## DIRECTION
Return the text lines of each entry below verbatim, leaving out the pictures.
"""
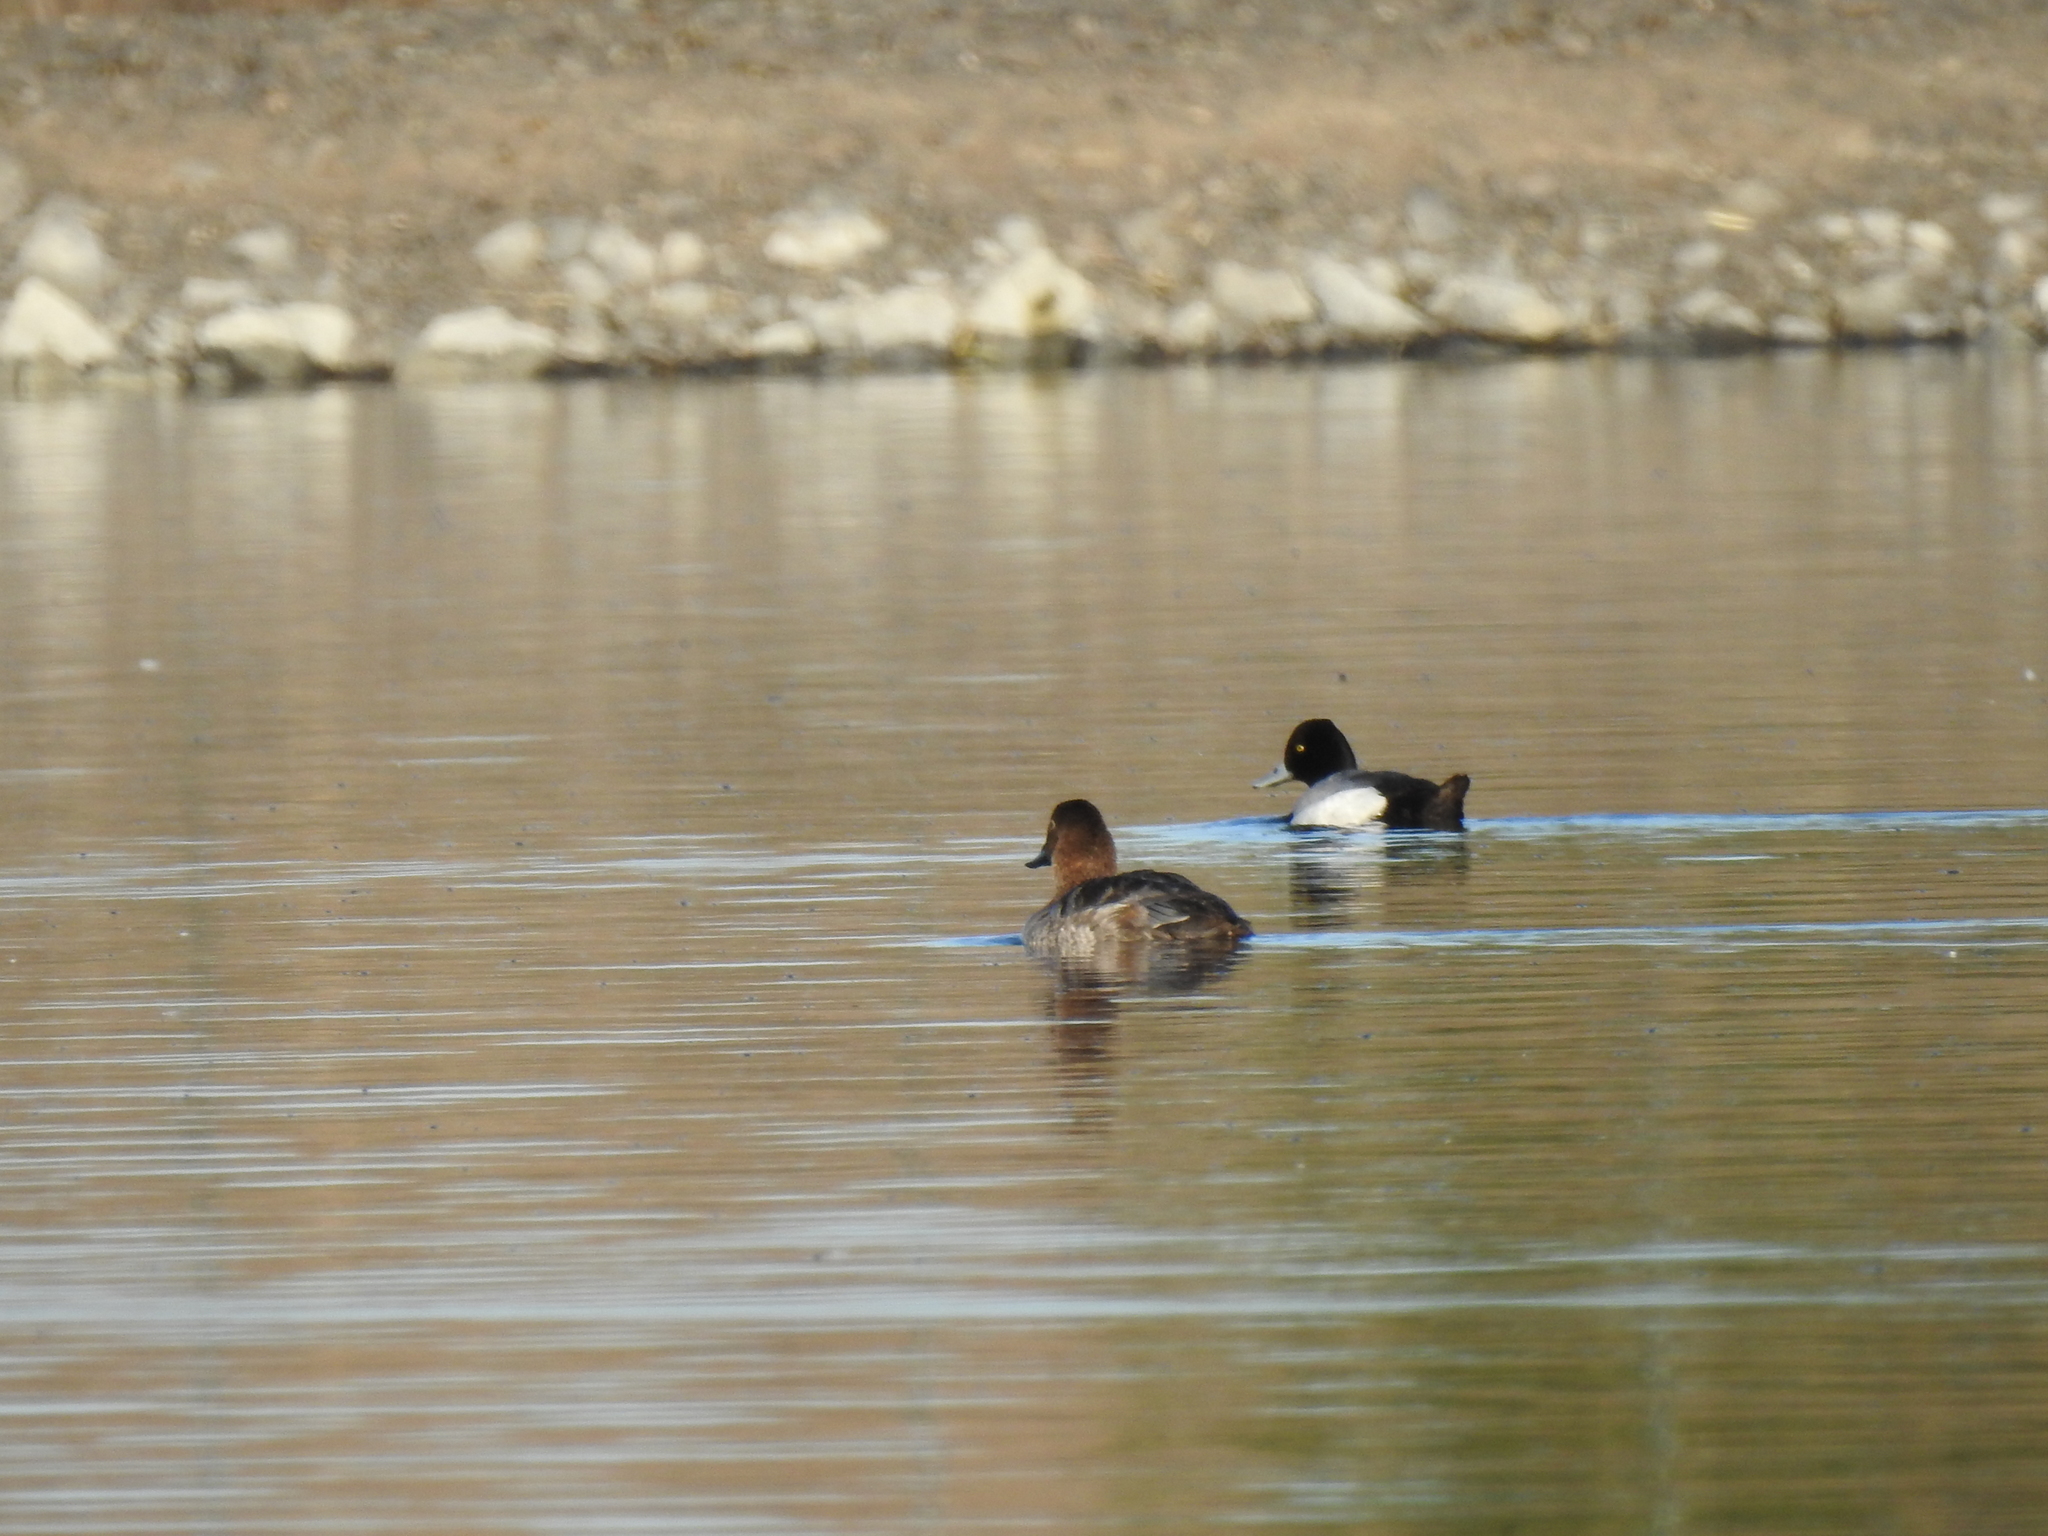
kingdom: Animalia
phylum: Chordata
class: Aves
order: Anseriformes
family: Anatidae
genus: Aythya
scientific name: Aythya affinis
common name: Lesser scaup
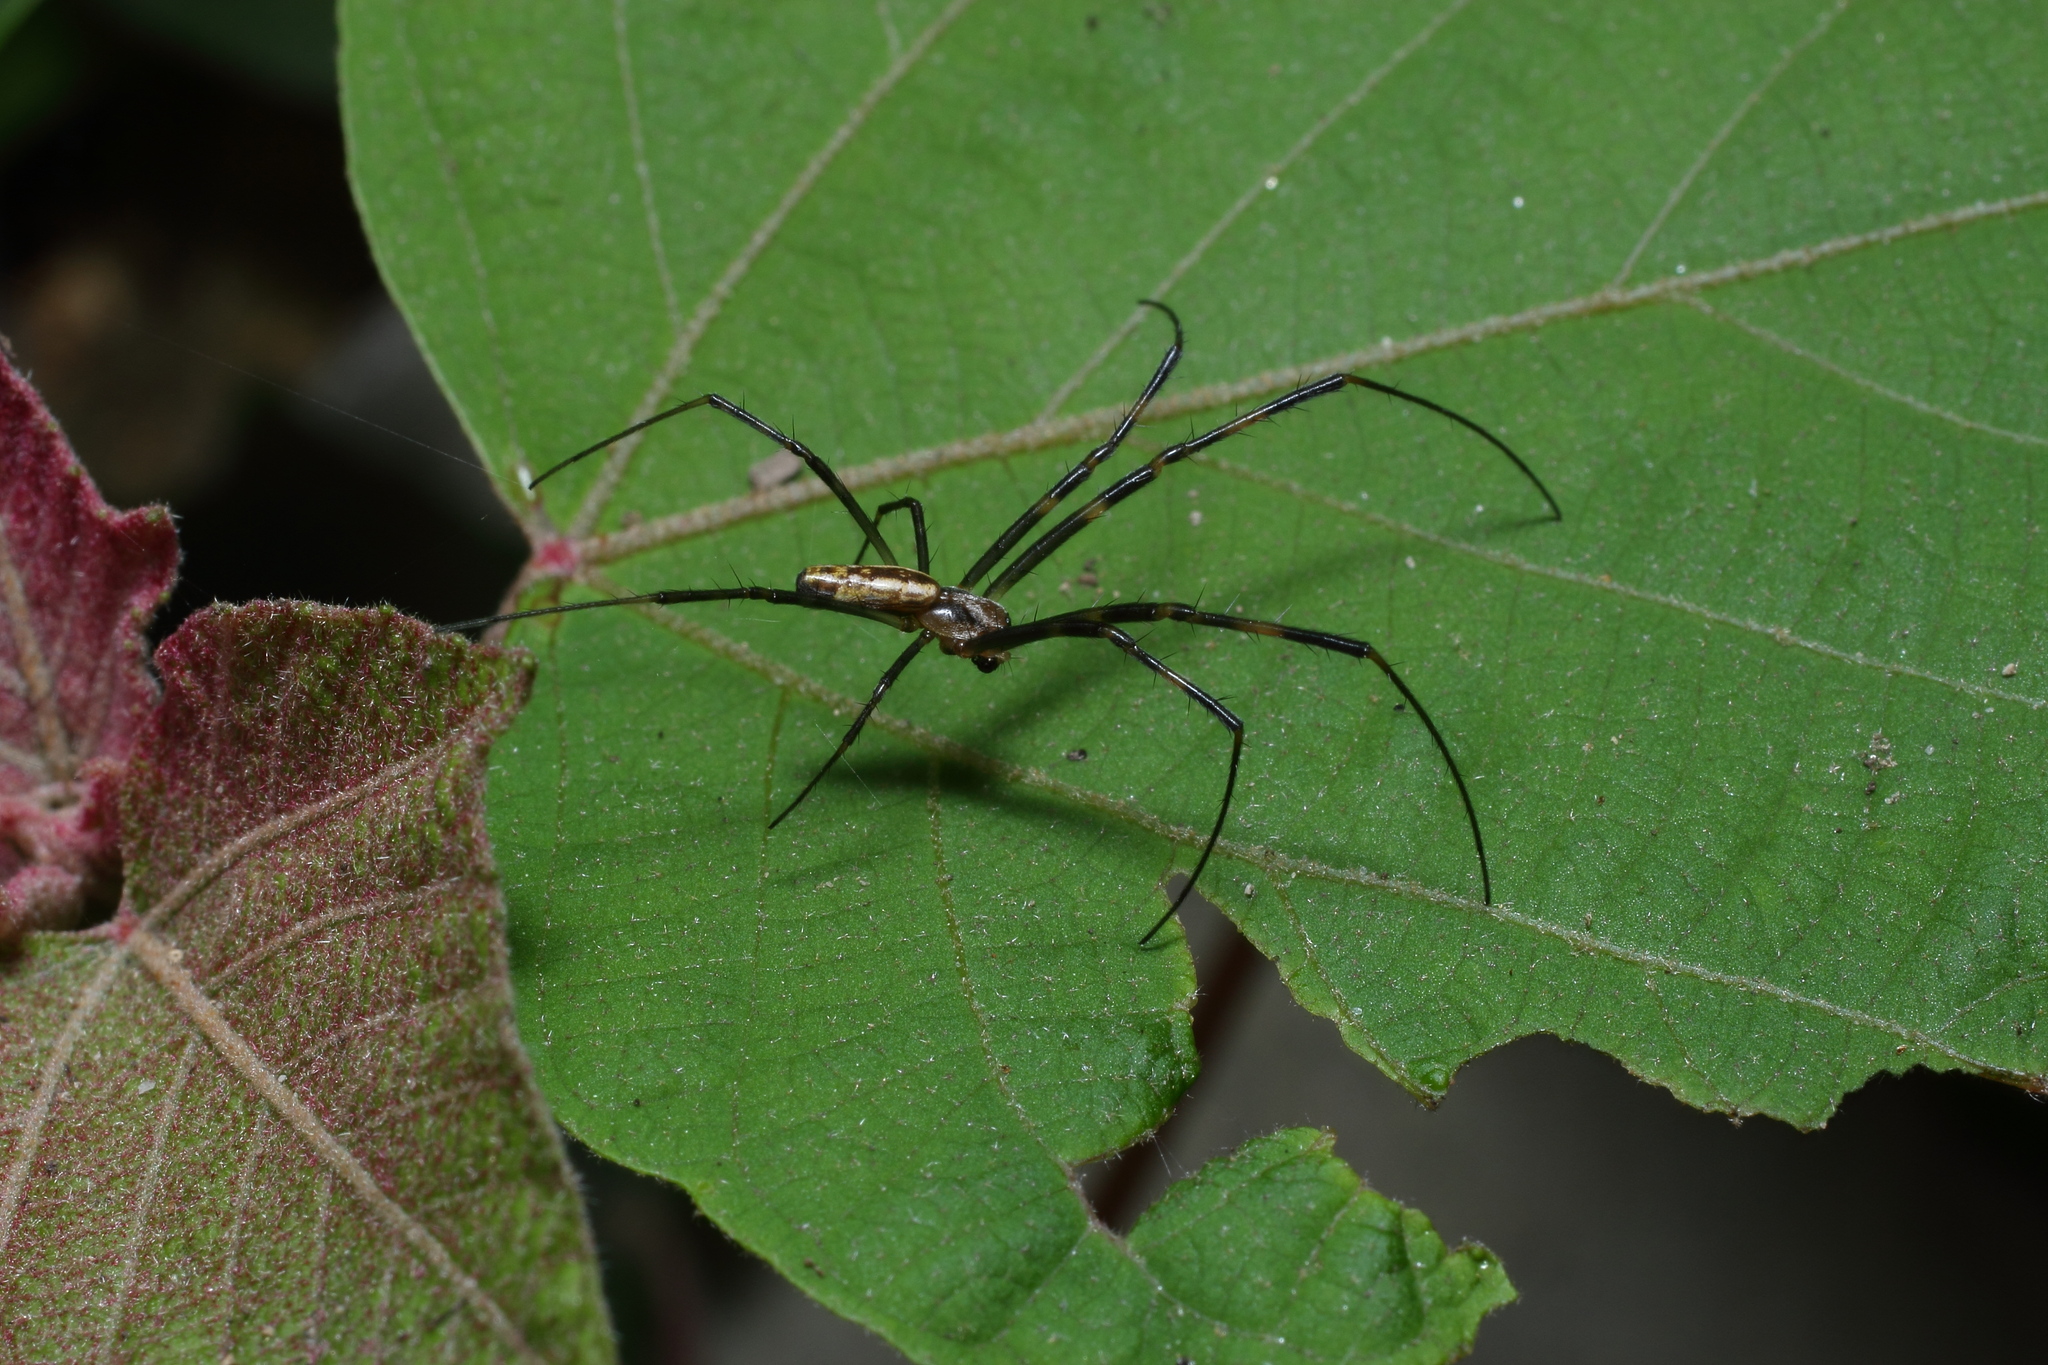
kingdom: Animalia
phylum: Arthropoda
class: Arachnida
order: Araneae
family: Araneidae
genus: Trichonephila
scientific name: Trichonephila clavata
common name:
"""
## SOLUTION TO THE EXERCISE
kingdom: Animalia
phylum: Chordata
class: Aves
order: Anseriformes
family: Anatidae
genus: Aythya
scientific name: Aythya affinis
common name: Lesser scaup
kingdom: Animalia
phylum: Arthropoda
class: Arachnida
order: Araneae
family: Araneidae
genus: Trichonephila
scientific name: Trichonephila clavata
common name:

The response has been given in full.